U.S. stocks dropped Monday, as recent economic data fueled speculations that the Federal Reserve will begin raising interest rates as from September.
The Dow Jones Industrial Average dipped 114.98 points, or 0.69 percent, to 16,528.03. The S&P 500 lost 16.69 points, or 0.84 percent, to 1,972.18. The Nasdaq Composite Index shed 51.82 points, or 1.07 percent, to 4,776.51.
Investors were still sifting through the strong gross domestic product (GDP) report released Thursday.

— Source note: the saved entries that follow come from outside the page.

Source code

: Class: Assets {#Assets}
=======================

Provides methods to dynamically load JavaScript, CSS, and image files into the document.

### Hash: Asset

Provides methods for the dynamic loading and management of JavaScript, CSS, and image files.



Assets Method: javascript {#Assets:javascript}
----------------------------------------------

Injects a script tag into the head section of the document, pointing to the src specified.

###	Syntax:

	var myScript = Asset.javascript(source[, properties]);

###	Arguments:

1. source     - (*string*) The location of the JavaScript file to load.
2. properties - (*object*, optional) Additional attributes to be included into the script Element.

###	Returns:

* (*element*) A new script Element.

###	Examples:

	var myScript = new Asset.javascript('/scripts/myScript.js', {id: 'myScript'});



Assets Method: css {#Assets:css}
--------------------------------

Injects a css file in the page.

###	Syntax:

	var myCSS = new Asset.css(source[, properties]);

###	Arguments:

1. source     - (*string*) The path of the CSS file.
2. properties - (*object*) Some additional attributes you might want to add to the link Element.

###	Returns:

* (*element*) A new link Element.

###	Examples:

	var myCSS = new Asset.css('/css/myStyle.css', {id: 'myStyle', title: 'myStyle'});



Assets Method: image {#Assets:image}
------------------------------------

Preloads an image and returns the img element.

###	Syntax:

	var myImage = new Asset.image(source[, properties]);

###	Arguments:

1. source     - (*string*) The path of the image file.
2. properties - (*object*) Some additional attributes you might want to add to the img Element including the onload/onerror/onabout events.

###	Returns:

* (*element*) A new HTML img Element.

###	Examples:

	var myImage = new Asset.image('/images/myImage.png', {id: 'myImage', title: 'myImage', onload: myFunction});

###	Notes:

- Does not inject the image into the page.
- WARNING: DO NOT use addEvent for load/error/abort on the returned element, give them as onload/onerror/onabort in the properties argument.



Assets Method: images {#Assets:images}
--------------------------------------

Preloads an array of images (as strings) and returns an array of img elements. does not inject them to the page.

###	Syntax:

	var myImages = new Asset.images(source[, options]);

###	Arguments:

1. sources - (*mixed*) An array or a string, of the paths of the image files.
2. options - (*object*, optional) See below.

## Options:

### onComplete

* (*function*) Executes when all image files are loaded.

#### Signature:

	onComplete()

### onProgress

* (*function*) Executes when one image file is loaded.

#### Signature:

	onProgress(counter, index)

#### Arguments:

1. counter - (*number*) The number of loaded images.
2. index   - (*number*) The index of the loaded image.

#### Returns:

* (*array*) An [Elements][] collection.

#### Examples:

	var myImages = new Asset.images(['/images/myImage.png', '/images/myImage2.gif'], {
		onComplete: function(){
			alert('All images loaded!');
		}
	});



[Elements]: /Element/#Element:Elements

The U.S. Commerce Department revised up its estimate for the country's GDP growth in the second quarter to 3.7 percent, which is much higher than the 0.6-percent growth in the first quarter.
A separate report from the department showed that U.S. personal income in July increased 0.4 percent and personal consumption expenditures increased 0.3 percent after an upwardly revised 0.3 percent rise in June.
Federal Vice Chairman Stanley Fischer said Friday that it was too early to determine whether last week's market turmoil would impact the likelihood of a rate hike next month.
He added in a Saturday speech that U.S. inflation was likely to rebound, which allows for a gradual increase in rates.
Meanwhile, the Chicago Business Barometer held on to most of July's gain, falling to 54.4 in August from 54.7 in July, according to the ISM-Chicago Business Survey Monday.
Oil prices surged for the third straight session Monday, with the U.S oil jumping nearly 9 percent, which bolstered the energy sector and buttressed the stock market for further decline.
Lifted by the spiking oil prices, the energy sector rose 1.05 percent Monday, the only advancer among the S&P 500's ten sectors.
Overseas, Chinese shares saw a weak performance Monday, with the benchmark Shanghai Composite Index dipping 0.82 percent to finish at 3,205.99 points, as the government intensifies efforts to crack down on market manipulation.
For the month, all three major indices suffered big losses, with the Dow, the S&P 500 and the Nasdaq plunging 6.6 percent, 6.3 percent and 6.9 percent, respectively.